▸ **INSTRUCTIONS TO FOLLOW**
Copy every line from the records below that holds the word "Sharp".

(Extracted page text data)
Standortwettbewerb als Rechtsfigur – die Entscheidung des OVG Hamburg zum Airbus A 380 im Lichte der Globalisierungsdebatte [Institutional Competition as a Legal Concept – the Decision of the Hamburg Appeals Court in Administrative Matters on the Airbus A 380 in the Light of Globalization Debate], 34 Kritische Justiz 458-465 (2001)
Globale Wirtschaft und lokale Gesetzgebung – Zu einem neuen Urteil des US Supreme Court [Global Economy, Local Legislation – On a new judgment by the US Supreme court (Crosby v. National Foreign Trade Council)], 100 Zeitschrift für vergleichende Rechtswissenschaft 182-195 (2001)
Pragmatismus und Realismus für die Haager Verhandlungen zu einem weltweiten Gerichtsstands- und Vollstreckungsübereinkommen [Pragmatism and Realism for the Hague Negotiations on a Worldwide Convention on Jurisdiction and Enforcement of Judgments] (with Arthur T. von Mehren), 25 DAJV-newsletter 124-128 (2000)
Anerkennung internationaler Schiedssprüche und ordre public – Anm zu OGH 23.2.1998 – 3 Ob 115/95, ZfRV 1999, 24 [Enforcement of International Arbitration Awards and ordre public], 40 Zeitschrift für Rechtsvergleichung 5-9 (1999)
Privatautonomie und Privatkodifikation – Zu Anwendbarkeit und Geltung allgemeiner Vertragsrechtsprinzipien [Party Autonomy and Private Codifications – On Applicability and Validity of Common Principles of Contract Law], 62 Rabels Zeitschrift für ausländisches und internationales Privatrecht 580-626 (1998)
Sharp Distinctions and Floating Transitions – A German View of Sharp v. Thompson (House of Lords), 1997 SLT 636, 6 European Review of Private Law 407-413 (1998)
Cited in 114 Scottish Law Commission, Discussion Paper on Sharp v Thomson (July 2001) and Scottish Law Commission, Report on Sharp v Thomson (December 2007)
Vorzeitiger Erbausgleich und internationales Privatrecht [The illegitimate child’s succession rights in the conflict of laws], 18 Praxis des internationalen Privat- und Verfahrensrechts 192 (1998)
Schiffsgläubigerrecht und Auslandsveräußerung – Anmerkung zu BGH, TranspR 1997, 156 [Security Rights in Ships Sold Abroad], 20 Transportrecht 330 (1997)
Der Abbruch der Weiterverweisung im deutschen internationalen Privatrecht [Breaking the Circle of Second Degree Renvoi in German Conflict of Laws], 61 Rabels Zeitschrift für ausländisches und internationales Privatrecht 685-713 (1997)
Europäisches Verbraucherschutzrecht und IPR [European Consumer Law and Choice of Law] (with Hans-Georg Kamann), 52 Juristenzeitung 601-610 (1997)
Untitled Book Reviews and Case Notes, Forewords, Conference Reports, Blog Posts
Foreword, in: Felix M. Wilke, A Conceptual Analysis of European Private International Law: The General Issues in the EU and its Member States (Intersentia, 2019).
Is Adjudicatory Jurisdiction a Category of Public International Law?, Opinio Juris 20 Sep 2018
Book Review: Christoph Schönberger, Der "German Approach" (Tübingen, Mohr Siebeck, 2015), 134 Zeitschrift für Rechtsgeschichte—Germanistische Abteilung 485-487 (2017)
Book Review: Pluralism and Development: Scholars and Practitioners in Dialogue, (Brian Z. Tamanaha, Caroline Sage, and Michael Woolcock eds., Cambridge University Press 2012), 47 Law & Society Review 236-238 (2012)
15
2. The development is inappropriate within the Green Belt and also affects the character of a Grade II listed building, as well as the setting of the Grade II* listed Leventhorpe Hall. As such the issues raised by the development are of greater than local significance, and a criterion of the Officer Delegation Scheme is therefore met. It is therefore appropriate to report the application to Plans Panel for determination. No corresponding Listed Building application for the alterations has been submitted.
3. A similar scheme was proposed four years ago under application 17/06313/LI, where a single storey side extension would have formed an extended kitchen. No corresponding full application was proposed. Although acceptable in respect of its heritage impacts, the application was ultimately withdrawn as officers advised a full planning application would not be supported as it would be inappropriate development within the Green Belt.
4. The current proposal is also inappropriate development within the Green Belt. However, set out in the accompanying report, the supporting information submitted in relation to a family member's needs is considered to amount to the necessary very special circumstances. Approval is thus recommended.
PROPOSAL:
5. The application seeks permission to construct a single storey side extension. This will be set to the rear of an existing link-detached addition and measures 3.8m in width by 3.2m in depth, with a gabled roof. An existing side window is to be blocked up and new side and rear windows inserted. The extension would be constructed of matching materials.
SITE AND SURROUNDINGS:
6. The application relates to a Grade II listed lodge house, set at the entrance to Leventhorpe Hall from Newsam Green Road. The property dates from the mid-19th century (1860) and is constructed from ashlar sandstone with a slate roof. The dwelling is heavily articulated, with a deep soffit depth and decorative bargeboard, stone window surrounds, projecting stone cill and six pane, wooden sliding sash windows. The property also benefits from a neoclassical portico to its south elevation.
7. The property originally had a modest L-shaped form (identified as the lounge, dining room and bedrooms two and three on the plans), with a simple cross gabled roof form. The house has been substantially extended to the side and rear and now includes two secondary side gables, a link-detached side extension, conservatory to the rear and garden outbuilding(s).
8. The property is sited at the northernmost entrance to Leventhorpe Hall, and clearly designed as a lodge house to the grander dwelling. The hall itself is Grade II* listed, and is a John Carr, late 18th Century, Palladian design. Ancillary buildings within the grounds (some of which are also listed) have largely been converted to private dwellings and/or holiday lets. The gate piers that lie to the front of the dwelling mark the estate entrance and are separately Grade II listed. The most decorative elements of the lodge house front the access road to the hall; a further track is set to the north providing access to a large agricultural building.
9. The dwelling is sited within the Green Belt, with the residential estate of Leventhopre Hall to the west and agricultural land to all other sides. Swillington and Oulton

==

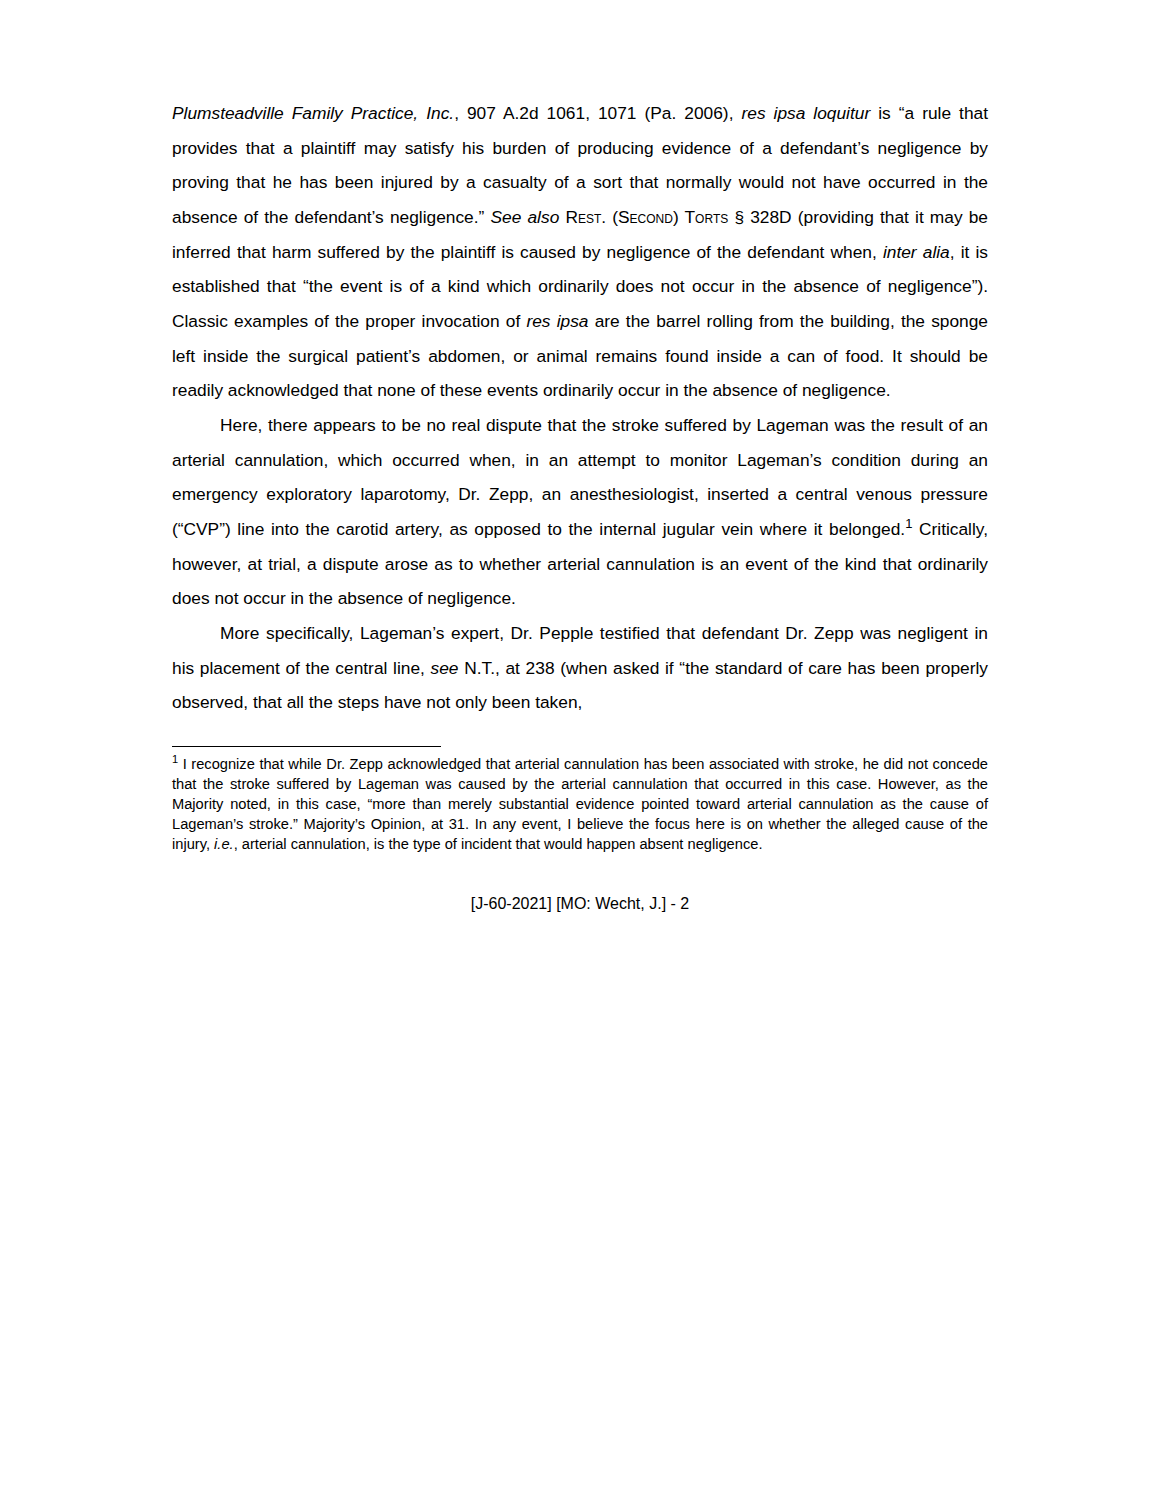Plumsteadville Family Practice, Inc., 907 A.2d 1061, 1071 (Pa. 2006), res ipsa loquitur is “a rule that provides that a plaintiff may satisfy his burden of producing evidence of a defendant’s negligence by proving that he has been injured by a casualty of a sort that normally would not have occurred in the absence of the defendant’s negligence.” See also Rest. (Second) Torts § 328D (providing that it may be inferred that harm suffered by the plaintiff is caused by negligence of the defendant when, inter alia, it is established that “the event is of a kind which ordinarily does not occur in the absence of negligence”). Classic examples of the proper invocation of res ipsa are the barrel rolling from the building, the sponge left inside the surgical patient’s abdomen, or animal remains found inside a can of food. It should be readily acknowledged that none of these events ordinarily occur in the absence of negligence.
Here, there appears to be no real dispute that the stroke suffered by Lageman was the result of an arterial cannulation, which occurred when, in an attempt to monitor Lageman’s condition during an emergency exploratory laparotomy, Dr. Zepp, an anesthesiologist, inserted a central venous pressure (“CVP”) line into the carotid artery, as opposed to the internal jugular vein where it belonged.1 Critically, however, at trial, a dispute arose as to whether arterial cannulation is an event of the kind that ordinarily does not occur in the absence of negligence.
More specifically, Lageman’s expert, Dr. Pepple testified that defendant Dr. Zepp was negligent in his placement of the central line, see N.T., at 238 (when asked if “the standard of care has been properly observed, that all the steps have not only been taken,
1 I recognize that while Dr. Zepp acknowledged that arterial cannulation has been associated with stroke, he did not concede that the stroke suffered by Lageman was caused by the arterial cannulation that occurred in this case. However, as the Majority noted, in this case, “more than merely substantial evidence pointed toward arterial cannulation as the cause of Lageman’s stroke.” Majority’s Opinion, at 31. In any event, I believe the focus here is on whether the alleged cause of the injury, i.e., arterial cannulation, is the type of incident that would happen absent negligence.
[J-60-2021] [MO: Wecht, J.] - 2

▸ **TASK SOLUTION**
Sharp Distinctions and Floating Transitions – A German View of Sharp v. Thompson (House of Lords), 1997 SLT 636, 6 European Review of Private Law 407-413 (1998)
Cited in 114 Scottish Law Commission, Discussion Paper on Sharp v Thomson (July 2001) and Scottish Law Commission, Report on Sharp v Thomson (December 2007)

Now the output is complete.